Drawing on insights from the Advanced Payments & Fintech Report 2025 and our strategy consulting experience in Africa’s payments industry, this brief outline how Nigerian payment companies — and those entering the market — can turn disruption into competitive edge. The sector is expanding as cash use declines, mobile adoption rises, and the Central Bank drives interoperability. Yet competition is intense, with fintechs, bank-led wallets, and cross-border players converging on the same customers. Winners will be those who align technology bets with revenue growth, operational efficiency, and regulatory agility.
1. AI as a Profit Driver
Globally, 85% of leading PSPs use AI for fraud prevention, and over half for processing automation. In Nigeria, fraud risk inflates compliance costs and erodes merchant trust.
Strategic play: Integrate AI into high-volume channels to detect fraud in real time and use AI-driven segmentation to upsell credit, FX, or insurance. In our advisory work, PSPs that applied AI in both fraud and customer analytics saw measurable gains within the first year.
Impact: Lower fraud loss ratios, faster dispute resolution, and increased merchant lifetime value.
2. Wallets and Super-Apps for Retention
Mobile wallets are projected to hit 77% of global e-commerce value by 2028. Locally, mobile money penetration exceeds 50%, yet most wallets are undifferentiated.
Strategic play: Expand payments into ecosystems with loyalty, micro-lending, insurance, and investment services. Integrate with retail and e-commerce for frictionless checkout.
Impact: Higher transaction frequency, stronger customer retention, and diversified revenue streams.
3. Cross-Border Payments as a Growth Channel
B2B cross-border flows will rise from $401T in 2024 to $561T by 2030, while Nigerian businesses face high fees and slow settlements.
Strategic play: Offer multi-currency virtual accounts for merchants and SMEs, and partner regionally to enable near-instant intra-African payments under AfCFTA. Our project work in this space shows that aligning treasury, compliance, and partnership strategy early can cut go-to-market time by months.

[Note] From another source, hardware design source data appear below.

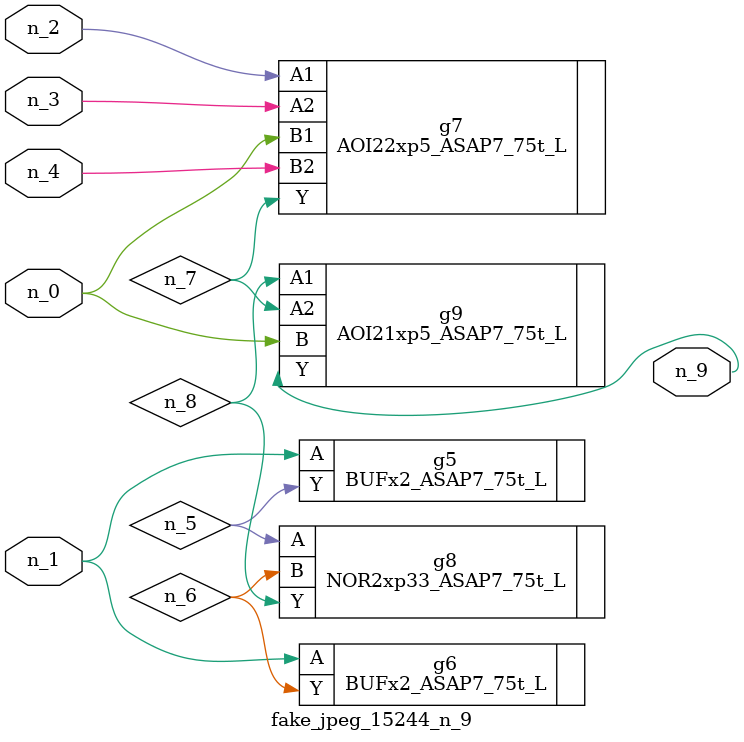
<source format=v>
module fake_jpeg_15244_n_9 (n_3, n_2, n_1, n_0, n_4, n_9);

input n_3;
input n_2;
input n_1;
input n_0;
input n_4;

output n_9;

wire n_8;
wire n_6;
wire n_5;
wire n_7;

BUFx2_ASAP7_75t_L g5 ( 
.A(n_1),
.Y(n_5)
);

BUFx2_ASAP7_75t_L g6 ( 
.A(n_1),
.Y(n_6)
);

AOI22xp5_ASAP7_75t_L g7 ( 
.A1(n_2),
.A2(n_3),
.B1(n_0),
.B2(n_4),
.Y(n_7)
);

NOR2xp33_ASAP7_75t_L g8 ( 
.A(n_5),
.B(n_6),
.Y(n_8)
);

AOI21xp5_ASAP7_75t_L g9 ( 
.A1(n_8),
.A2(n_7),
.B(n_0),
.Y(n_9)
);


endmodule
</source>
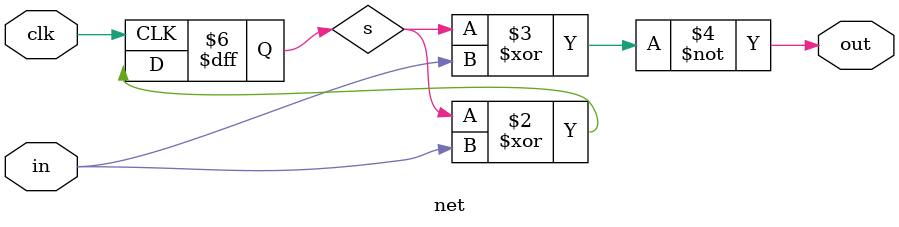
<source format=v>
module net(out, in, clk);
    output out;
    input   in;
    input  clk;
    reg      s;

    initial s = 0;

    always @(posedge clk) begin
        s <= s ^ in;
    end

    assign out = ~(s ^ in);


endmodule
</source>
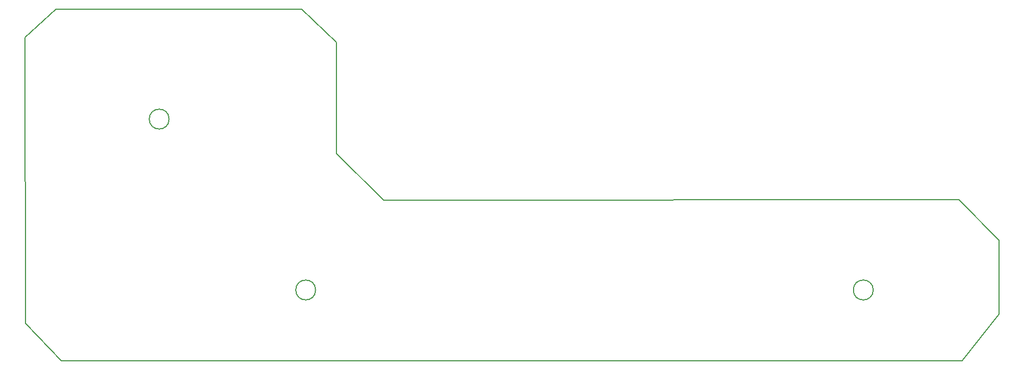
<source format=gbr>
G04 #@! TF.GenerationSoftware,KiCad,Pcbnew,(5.1.2)-1*
G04 #@! TF.CreationDate,2019-05-03T21:31:26-03:00*
G04 #@! TF.ProjectId,Eletr_nica,456c6574-72f4-46e6-9963-612e6b696361,rev?*
G04 #@! TF.SameCoordinates,Original*
G04 #@! TF.FileFunction,Profile,NP*
%FSLAX46Y46*%
G04 Gerber Fmt 4.6, Leading zero omitted, Abs format (unit mm)*
G04 Created by KiCad (PCBNEW (5.1.2)-1) date 2019-05-03 21:31:26*
%MOMM*%
%LPD*%
G04 APERTURE LIST*
%ADD10C,0.150000*%
G04 APERTURE END LIST*
D10*
X167920000Y-122555000D02*
G75*
G03X167920000Y-122555000I-1550000J0D01*
G01*
X80925000Y-122555000D02*
G75*
G03X80925000Y-122555000I-1550000J0D01*
G01*
X58065000Y-95885000D02*
G75*
G03X58065000Y-95885000I-1550000J0D01*
G01*
X35560000Y-83185000D02*
X40367884Y-78740000D01*
X35651489Y-127773490D02*
X35560000Y-83185000D01*
X41275000Y-133592846D02*
X35651489Y-127773490D01*
X181783379Y-133592846D02*
X41275000Y-133592846D01*
X187567034Y-126365000D02*
X181783379Y-133592846D01*
X187567034Y-114783472D02*
X187567034Y-126365000D01*
X181319259Y-108469649D02*
X187567034Y-114783472D01*
X91547655Y-108505351D02*
X181319259Y-108469649D01*
X84157429Y-101222230D02*
X91547655Y-108505351D01*
X84177065Y-83899828D02*
X84157429Y-101222230D01*
X78740000Y-78740000D02*
X84177065Y-83899828D01*
X40367884Y-78740000D02*
X78740000Y-78740000D01*
M02*

</source>
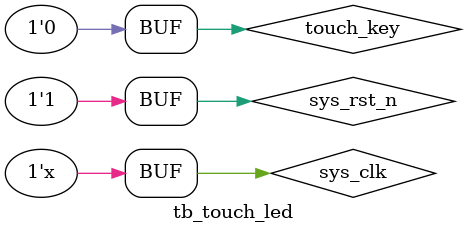
<source format=v>
`timescale 1ns/1ns  // Unit / Precision

module tb_touch_led ();

    parameter CLK = 20;  // 20ns

    reg sys_clk;        // System clock (20ns)
    reg sys_rst_n;
    reg touch_key;

    wire led;

    initial begin
        sys_clk <= 1'b0;
        sys_rst_n <= 1'b0;
        touch_key <= 1'b0;
        #200
        sys_rst_n <= 1'b1;
        #1000
        touch_key <= 1'b1;
        #2000
        touch_key <= 1'b0;
        #1000
        touch_key <= 1'b1;
        #2000
        touch_key <= 1'b0;
    end

    always #(CLK / 2) sys_clk <= ~sys_clk;

    touch_led u_touch_led (
        .sys_clk (sys_clk),
        .sys_rst_n (sys_rst_n),
        .touch_key (touch_key),
        .led (led)
    );

endmodule
</source>
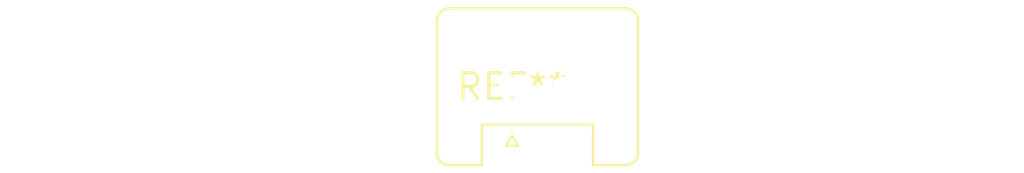
<source format=kicad_pcb>
(kicad_pcb (version 20240108) (generator pcbnew)

  (general
    (thickness 1.6)
  )

  (paper "A4")
  (layers
    (0 "F.Cu" signal)
    (31 "B.Cu" signal)
    (32 "B.Adhes" user "B.Adhesive")
    (33 "F.Adhes" user "F.Adhesive")
    (34 "B.Paste" user)
    (35 "F.Paste" user)
    (36 "B.SilkS" user "B.Silkscreen")
    (37 "F.SilkS" user "F.Silkscreen")
    (38 "B.Mask" user)
    (39 "F.Mask" user)
    (40 "Dwgs.User" user "User.Drawings")
    (41 "Cmts.User" user "User.Comments")
    (42 "Eco1.User" user "User.Eco1")
    (43 "Eco2.User" user "User.Eco2")
    (44 "Edge.Cuts" user)
    (45 "Margin" user)
    (46 "B.CrtYd" user "B.Courtyard")
    (47 "F.CrtYd" user "F.Courtyard")
    (48 "B.Fab" user)
    (49 "F.Fab" user)
    (50 "User.1" user)
    (51 "User.2" user)
    (52 "User.3" user)
    (53 "User.4" user)
    (54 "User.5" user)
    (55 "User.6" user)
    (56 "User.7" user)
    (57 "User.8" user)
    (58 "User.9" user)
  )

  (setup
    (pad_to_mask_clearance 0)
    (pcbplotparams
      (layerselection 0x00010fc_ffffffff)
      (plot_on_all_layers_selection 0x0000000_00000000)
      (disableapertmacros false)
      (usegerberextensions false)
      (usegerberattributes false)
      (usegerberadvancedattributes false)
      (creategerberjobfile false)
      (dashed_line_dash_ratio 12.000000)
      (dashed_line_gap_ratio 3.000000)
      (svgprecision 4)
      (plotframeref false)
      (viasonmask false)
      (mode 1)
      (useauxorigin false)
      (hpglpennumber 1)
      (hpglpenspeed 20)
      (hpglpendiameter 15.000000)
      (dxfpolygonmode false)
      (dxfimperialunits false)
      (dxfusepcbnewfont false)
      (psnegative false)
      (psa4output false)
      (plotreference false)
      (plotvalue false)
      (plotinvisibletext false)
      (sketchpadsonfab false)
      (subtractmaskfromsilk false)
      (outputformat 1)
      (mirror false)
      (drillshape 1)
      (scaleselection 1)
      (outputdirectory "")
    )
  )

  (net 0 "")

  (footprint "Stocko_MKS_1651-6-0-202_1x2_P2.50mm_Vertical" (layer "F.Cu") (at 0 0))

)

</source>
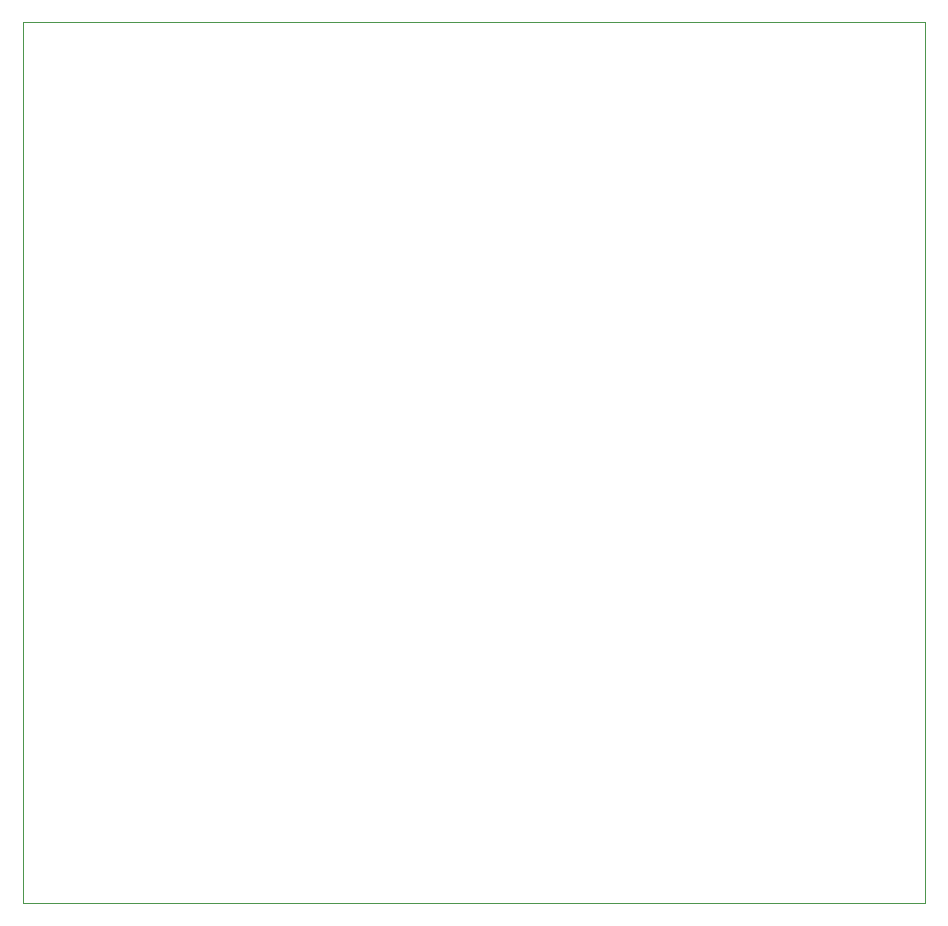
<source format=gm1>
G04 #@! TF.GenerationSoftware,KiCad,Pcbnew,7.0.7*
G04 #@! TF.CreationDate,2023-12-28T09:15:15+02:00*
G04 #@! TF.ProjectId,AD3 Front End Amplifier,41443320-4672-46f6-9e74-20456e642041,rev?*
G04 #@! TF.SameCoordinates,Original*
G04 #@! TF.FileFunction,Profile,NP*
%FSLAX46Y46*%
G04 Gerber Fmt 4.6, Leading zero omitted, Abs format (unit mm)*
G04 Created by KiCad (PCBNEW 7.0.7) date 2023-12-28 09:15:15*
%MOMM*%
%LPD*%
G01*
G04 APERTURE LIST*
G04 #@! TA.AperFunction,Profile*
%ADD10C,0.100000*%
G04 #@! TD*
G04 APERTURE END LIST*
D10*
X174892000Y-62230000D02*
X251270000Y-62230000D01*
X251270000Y-136830000D01*
X174892000Y-136830000D01*
X174892000Y-62230000D01*
M02*

</source>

Impact: Increased merchant acquisitionexpanded revenue beyond domestic flows, and improved working capital cycles.
4. Blockchain for Merchant Trust
Blockchain adoption will hit $162.8B globally by 2027, with PSPs using it to speed up settlement and improve transparency. In Nigeria, merchants often cite slow payouts as a top pain point.
Strategic play: Use blockchain-based reconciliation for high-volume merchants, enabling faster, dispute-free settlements.
Impact: Reduced churn, stronger merchant loyalty, and improved operational efficiency.
5. IoT Payments for First-Mover Advantage
The IoT payments market is worth $711B in 2024, with over 40B connected devices expected by 2027. Nigerian adoption is minimal, offering a niche opening.
Strategic play: Partner with device makers to embed payments into fuel pumps, vending machines, tolling, and utilities.
Impact: Revenue diversification, reduced cash leakage, and improved throughput in high-traffic locations.
Execution Imperatives
- Differentiate beyond fees: Win on merchant experience, speed, and added value.
- Design for interoperability: Align with CBN’s vision and ensure seamless integration across bank and fintech systems.
- Leverage partnerships: Entrants can fast-track market penetration via alliances with banks, telcos, and agent networks.
- Anticipate regulation: Build systems that meet emerging CBN directives on AML, data privacy, and cross-border flows.
Bottom Line:
Our experience working with payment companies in high-growth African markets shows that the next three years will determine market leadership in Nigeria. Operators who embed AI, evolve into ecosystems, capture cross-border flows, and lead in blockchain and IoT will not just defend market share — they will expand it. Those who wait risk being locked out by faster, more agile competitors.